7	Flammable solids	Not applicable	- -	-	-	Liquid (GHS definition)
8	Self-reactive substances and mixtures	Not applicable	- -	-	-	There are no chemical groups present in the molecule associated with explosive or self-reactive properties.
9	Pyrophoric liquids	Not classified	- -	-	-	It is estimated that it does not ignite at normal temperatures from an autoignition temperature of > 150 deg C (NITE Chemical Risk Information Platform (NITE-CHRIP) (Access on August 2014)).
10	Pyrophoric solids	Not applicable	- -	-	-	Liquid (GHS definition)
11	Self-heating substances and mixtures	Classification not possible	- -	-	-	Test methods applicable to liquid substances are not available.
12	Substances and mixtures which, in contact with water, emit flammable gases	Not classified	- -	-	-	Because data of water solubility of 17 mg/L (20 deg C) (GESTIS (Access on July 2014)) were obtained, it is estimated that it does not react vigorously with water.
13	Oxidizing liquids	Classification not possible	- -	-	-	The substance is an organic compound containing chlorine (but not fluorine or oxygen), and the chlorine is chemically bonded to the element other than carbon or hydrogen (Sn). However, the classification is not possible due to no data.
14	Oxidizing solids	Not applicable	- -	-	-	Liquid (GHS definition)
15	Organic peroxides	Not applicable	- -	-	-	Organic compounds containing no bivalent -O-O- structure in the molecule
16	Corrosive to metals	Classification not possible	- -	-	-	No data available.

HEALTH HAZARDS

Hazard class		Classification	Pictogram Signal word	Hazard statement (code)	Precautionary statement (code)	Rationale for the classification
1	Acute toxicity (Oral)	Category 3	Danger	H301	P301+P310 P361+P364 P264 P270 P321 P330 P405 P501	Based on the report of an LD50 value of 122 mg/kg for rats (SIDS (2010), DFGOT vol. 1 (1991), EHC 116 (1990)), it was classified in Category 3.
1	Acute toxicity (Dermal)	Classification not possible	- -	-	-	Classification not possible due to lack of data.

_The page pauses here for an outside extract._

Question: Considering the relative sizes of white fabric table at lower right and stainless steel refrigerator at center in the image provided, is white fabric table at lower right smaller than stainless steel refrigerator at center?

1	Acute toxicity (Inhalation: Gases)	Not applicable	- -	-	-	Liquid (GHS definition)
1	Acute toxicity (Inhalation: Vapours)	Classification not possible	- -	-	-	Classification not possible due to lack of data.
1	Acute toxicity (Inhalation: Dusts and mists)	Classification not possible	- -	-	-	Classification not possible due to lack of data.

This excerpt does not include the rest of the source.